3.2. Mechanical Properties

The Vickers hardness values of the Zr–1Mo alloy specimens before and after cold swaging are shown in Figure 5. The hardness before cold swaging was 203 HV. As the area reduction ratio increased from 0% to 60%, the Vickers hardness remained almost unchanged, but increased notably when the area reduction ratio increased from 70% to 84%. The hardness was 209 HV with an area reduction of 70%, and the maximum value of 240 HV was achieved with an area reduction of 84%. These results indicate that the Zr–1Mo alloy does not undergo significant hardening in the initial stages of cold working.

Listing excerpted from a collection:
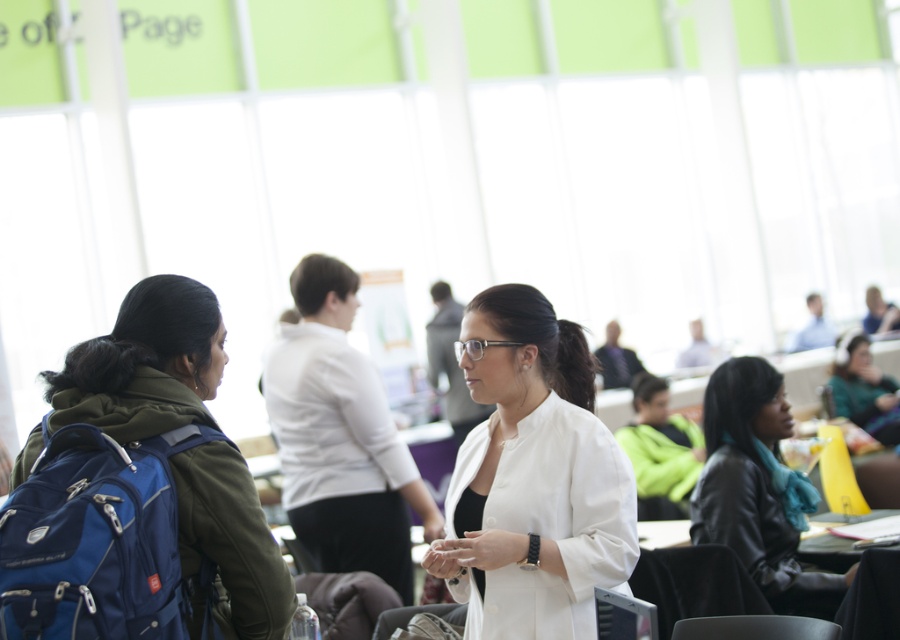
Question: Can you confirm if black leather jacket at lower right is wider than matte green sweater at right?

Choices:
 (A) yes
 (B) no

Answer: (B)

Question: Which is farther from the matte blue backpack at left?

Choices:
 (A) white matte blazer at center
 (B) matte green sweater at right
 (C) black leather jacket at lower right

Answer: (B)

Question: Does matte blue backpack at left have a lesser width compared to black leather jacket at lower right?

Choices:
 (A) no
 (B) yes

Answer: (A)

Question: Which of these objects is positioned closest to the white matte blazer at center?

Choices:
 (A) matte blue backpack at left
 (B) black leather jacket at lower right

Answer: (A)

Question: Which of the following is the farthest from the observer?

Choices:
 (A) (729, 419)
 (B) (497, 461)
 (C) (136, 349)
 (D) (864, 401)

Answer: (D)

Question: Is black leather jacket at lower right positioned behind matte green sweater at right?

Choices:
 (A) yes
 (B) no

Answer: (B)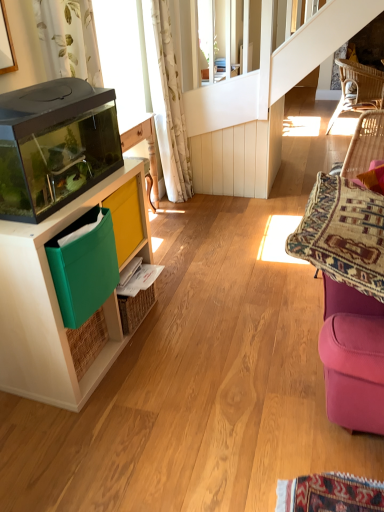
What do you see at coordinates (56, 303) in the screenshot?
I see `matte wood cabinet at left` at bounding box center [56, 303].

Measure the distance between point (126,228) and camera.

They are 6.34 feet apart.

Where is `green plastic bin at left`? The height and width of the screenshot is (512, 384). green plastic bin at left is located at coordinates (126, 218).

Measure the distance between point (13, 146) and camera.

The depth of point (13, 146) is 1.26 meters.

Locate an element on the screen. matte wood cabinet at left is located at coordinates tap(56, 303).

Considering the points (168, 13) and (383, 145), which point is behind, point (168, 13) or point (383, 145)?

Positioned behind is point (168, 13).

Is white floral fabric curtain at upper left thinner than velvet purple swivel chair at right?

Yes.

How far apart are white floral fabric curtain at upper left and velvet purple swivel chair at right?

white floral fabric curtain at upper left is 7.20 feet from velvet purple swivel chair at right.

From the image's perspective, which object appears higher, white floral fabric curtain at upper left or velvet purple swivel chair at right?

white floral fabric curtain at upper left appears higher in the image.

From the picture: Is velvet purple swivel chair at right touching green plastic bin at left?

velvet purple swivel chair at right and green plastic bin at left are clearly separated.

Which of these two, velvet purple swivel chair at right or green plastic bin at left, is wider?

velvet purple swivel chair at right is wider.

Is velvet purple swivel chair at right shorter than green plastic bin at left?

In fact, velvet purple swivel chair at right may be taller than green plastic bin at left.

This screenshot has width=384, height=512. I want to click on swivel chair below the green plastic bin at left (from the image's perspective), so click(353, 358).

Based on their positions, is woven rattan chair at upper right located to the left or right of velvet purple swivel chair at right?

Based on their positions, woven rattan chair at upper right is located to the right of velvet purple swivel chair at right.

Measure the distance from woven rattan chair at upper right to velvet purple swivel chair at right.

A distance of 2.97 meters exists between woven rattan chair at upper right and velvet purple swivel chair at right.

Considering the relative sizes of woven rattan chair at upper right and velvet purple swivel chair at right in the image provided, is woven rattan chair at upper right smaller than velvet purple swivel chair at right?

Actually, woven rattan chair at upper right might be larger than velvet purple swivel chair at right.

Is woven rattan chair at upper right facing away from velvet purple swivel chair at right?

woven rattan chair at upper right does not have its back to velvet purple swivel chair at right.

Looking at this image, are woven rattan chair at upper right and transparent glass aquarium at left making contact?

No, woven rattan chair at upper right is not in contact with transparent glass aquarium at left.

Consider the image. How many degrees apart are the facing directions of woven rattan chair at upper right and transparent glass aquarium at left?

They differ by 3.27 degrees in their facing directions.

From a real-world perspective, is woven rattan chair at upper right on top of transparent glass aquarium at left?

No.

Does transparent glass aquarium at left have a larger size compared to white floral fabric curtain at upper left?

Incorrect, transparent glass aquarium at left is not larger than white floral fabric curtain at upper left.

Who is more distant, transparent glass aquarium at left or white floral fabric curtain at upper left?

Required tasks
A: Update the passage on Zr–1Mo alloy hardness between "3.2. Mechanical Properties" and "of cold working.", inclusive, putting "cold drawing" in place of "cold swaging".
B: Write what comes next in the passage on Zr–1Mo alloy hardness after cold swaging.
The listing is separate material, unrelated to the passage on Zr–1Mo alloy hardness.

List of answers
A:
3.2. Mechanical Properties

The Vickers hardness values of the Zr–1Mo alloy specimens before and after cold drawing are shown in Figure 5. The hardness before cold drawing was 203 HV. As the area reduction ratio increased from 0% to 60%, the Vickers hardness remained almost unchanged, but increased notably when the area reduction ratio increased from 70% to 84%. The hardness was 209 HV with an area reduction of 70%, and the maximum value of 240 HV was achieved with an area reduction of 84%. These results indicate that the Zr–1Mo alloy does not undergo significant hardening in the initial stages of cold working.

B:
The stress-strain curves, ultimate tensile strengths (UTS), 0.2% proof stress, and elongation to fracture values of the Zr–1Mo alloy specimens before and after cold swaging are shown in Figure 6, Figure 7 and Figure 8, respectively. The UTS, 0.2% proof stress, and elongation to fracture before cold swaging were 584 MPa, 479 MPa, and 17%, respectively. The UTS and 0.2% proof stress increased to 1001 MPa and 856 MPa, and the elongation decreased to 10.7% after cold swaging for the specimen with an area reduction of 84%; these properties are comparable to those of the Ti–6Al–4V alloy [21]. The increase in the UTS was consistent with the decrease in the elongation, and the changes were small for area reduction ratios reaching 60%, but large for the ratio of 84%. This tendency is consistent with that observed for the Vickers hardness. These results indicated that the Zr–1Mo alloy does not undergo significant hardening in the initial stages of cold working.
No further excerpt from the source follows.